The child of the rescued mother enters
the bris of Avraham Avinu
The dramatic story begins with an anonymous email that arrived eight months ago at the headquarters of Yad L'Achim in Bnei Brak. The writer, identifying herself only as a nurse at a well-known hospital in the center of Israel, wanted to share information about a Jewish woman who had just given birth to a son.
"I'm forbidden by rules of confidentiality from divulging details about the woman, but she is a Jew and her husband is an Arab and I have the feeling that she is suffering greatly from this relationship. I decided that I would write you without giving any identifying details of either the mother or myself, and to leave it to you to deal with the case as you see fit."
Shortly after the email was received, two female Yad L'Achim activists were at the hospital's maternity ward trying to identify the mother. When their best efforts proved futile, Yad L'Achim sent an email back to the sender with an emotional appeal: "Please give us additional details. If a mother in your care is suffering, how can you remain silent?"
The disappointing response appeared to slam the door on any hope of helping the poor woman: "Sorry. She left the hospital. Shalom."
But six months later, Yad L'Achim got a second chance to be of assistance. A call came in on the organization's hotline from a woman in the south of the country whose daughter had succeeded in escaping from an Arab village, after enduring terrible abuse at the hands of her husband.
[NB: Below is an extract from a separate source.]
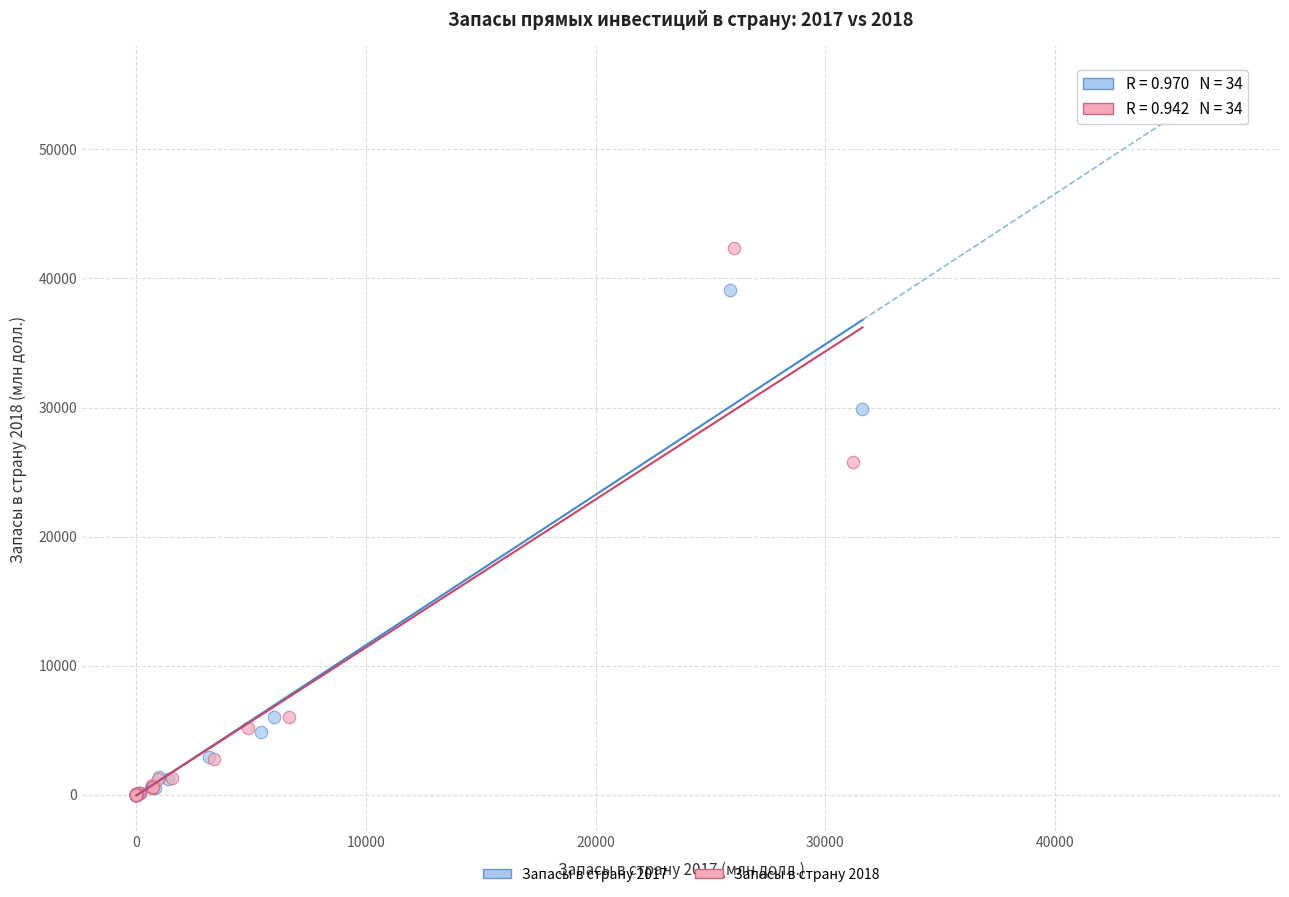

What are all the series names shown in the legend?

Запасы в страну 2017, Запасы в страну 2018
The woman was overwhelmed with gratitude to G-d for delivering her daughter to safety. There was just one thing that kept her joy from being complete. Her detailed request left no doubt that her daughter was the woman who disappeared from the maternity ward before Yad L'Achim could reach her.
"My daughter gave birth to a baby boy last Sukkos at a hospital in the center of the country, but her Arab husband wouldn't allow the baby to have a bris. A short while later, after my daughter returned home with her baby to the Arab village, she understood that her life was in danger and that she had to run away. She couldn't take her baby with her, but felt confident that once she was safe she would find a way to extricate the baby.
"After the Arab discovered that his wife had run away to our home, he called and notified her that she should give up any hope of seeing her child again. 'Don't you dare ask me about him,' he said. 'This boy is going to be raised by me.'
"We're appealing to you at Yad L'Achim. Please help my daughter get her son back."
Yad L'Achim's legal team reviewed the case and drafted a strategy for returning the baby to his Jewish mother. But even as efforts were underway, the story took a surprising twist. On Friday, May 25, right before Shavuos, the Arab showed up at the door of the grandparents, baby in hand.
"This baby is Jewish," he said. "I don't want him. Take him from me."
Yad L'Achim was notified of the blessed news and immediately turned to the Bris Yosef Yitzchak organization, which specializes in providing circumcisions for such cases, to arrange the bris, which was held last week.
The closing of the circle was a reminder of what Yad L'Achim's legendary founder Hagaon Harav Shalom Dovber Lifschitz, zt"l, always said: "We must never give up on any Jew."